Due to niche optimization, these don’t necessarily exist as a separate field. Option<&T>, for example, uses a null pointer to represent None instead of a separate tag.
You gotta use the appropriate #[repr(...)] annotations as described in the link above. If you don't do this, the layout of the enum is unspecificed and may change at any time.
Layout is not defined for #[repr(rust)] enums. But you can use #[repr(C)] or #[repr(<int>)] that have a well-defined layout, see The Reference (#[repr(C)], #[repr(<int>)]).

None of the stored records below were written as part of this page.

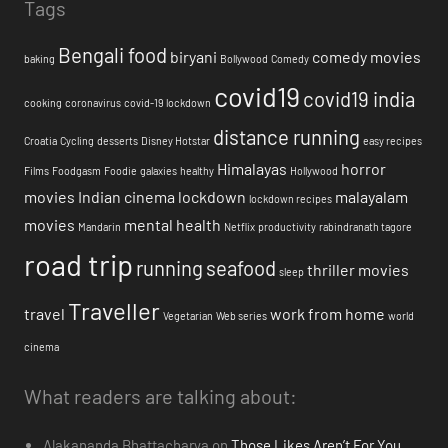
Tags
Bengali food
biryani
comedy movies
baking
Bollywood
Comedy
covid19
covid19 india
cooking
coronavirus
covid-19 lockdown
distance running
Croatia
Cycling
desserts
Disney Hotstar
easy recipes
Himalayas
horror
Films
Foodgasm
Foodie
galaxies
healthy
Hollywood
movies
Indian cinema
lockdown
malayalam
lockdown recipes
movies
mental health
Mandarin
Netflix
productivity
rabindranath tagore
road trip
running
seafood
thriller movies
sleep
Traveller
travel
work from home
Vegetarian
Web series
world
cinema
What readers are talking about:
Alakananda Bhattacharya
on
Those Likes Aren’t For You.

I'm a bit slow on this. If I want a Rust struct/enum that implements Copy to be readable outside of Rust, I should probably, as a rule of thumb, just default to #[repr(C)] for every time "seen" outside of Rust right ?
Yeah. If you don't have #[repr(C)] on your struct/enum, then C must treat it as an opaque type that it can manipulate only by passing it back to Rust code.

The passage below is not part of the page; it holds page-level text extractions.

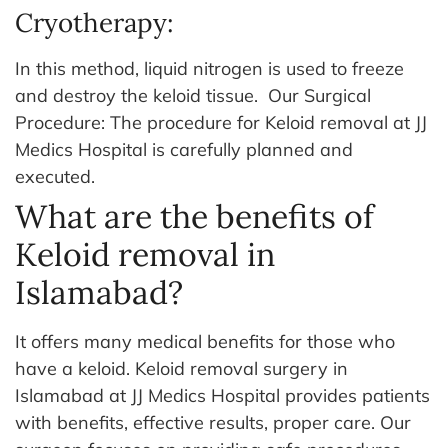
Cryotherapy:
In this method, liquid nitrogen is used to freeze
and destroy the keloid tissue.
Our Surgical
Procedure: The procedure for Keloid removal at JJ
Medics Hospital is carefully planned and
executed.
What are the benefits of
Keloid removal in
Islamabad?
It offers many medical benefits for those who
have a keloid. Keloid removal surgery in
Islamabad at JJ Medics Hospital provides patients
with benefits, effective results, proper care. Our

@chrefr : Is this (1) an example copy/pasted from somewhere, (2) the output of some tool you ran the rust code through or (3) you just manually simulated the process and wrote it out yourself ?

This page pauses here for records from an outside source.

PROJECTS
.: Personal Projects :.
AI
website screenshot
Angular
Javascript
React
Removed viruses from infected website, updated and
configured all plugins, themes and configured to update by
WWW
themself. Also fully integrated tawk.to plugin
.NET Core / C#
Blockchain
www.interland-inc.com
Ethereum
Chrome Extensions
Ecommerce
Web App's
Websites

[I'm hoping for (2) because I don't have faith in my own ability to do (3)].
For repr(Rust) (the default), by definition it's only rustc that knows how to do it (outside of a few defined exceptions like the Option ones). It's intentionally unspecified so that future rustcs can do more optimizations than they do today.
With a non-default repr you can get more guarantees, as alice mentioned.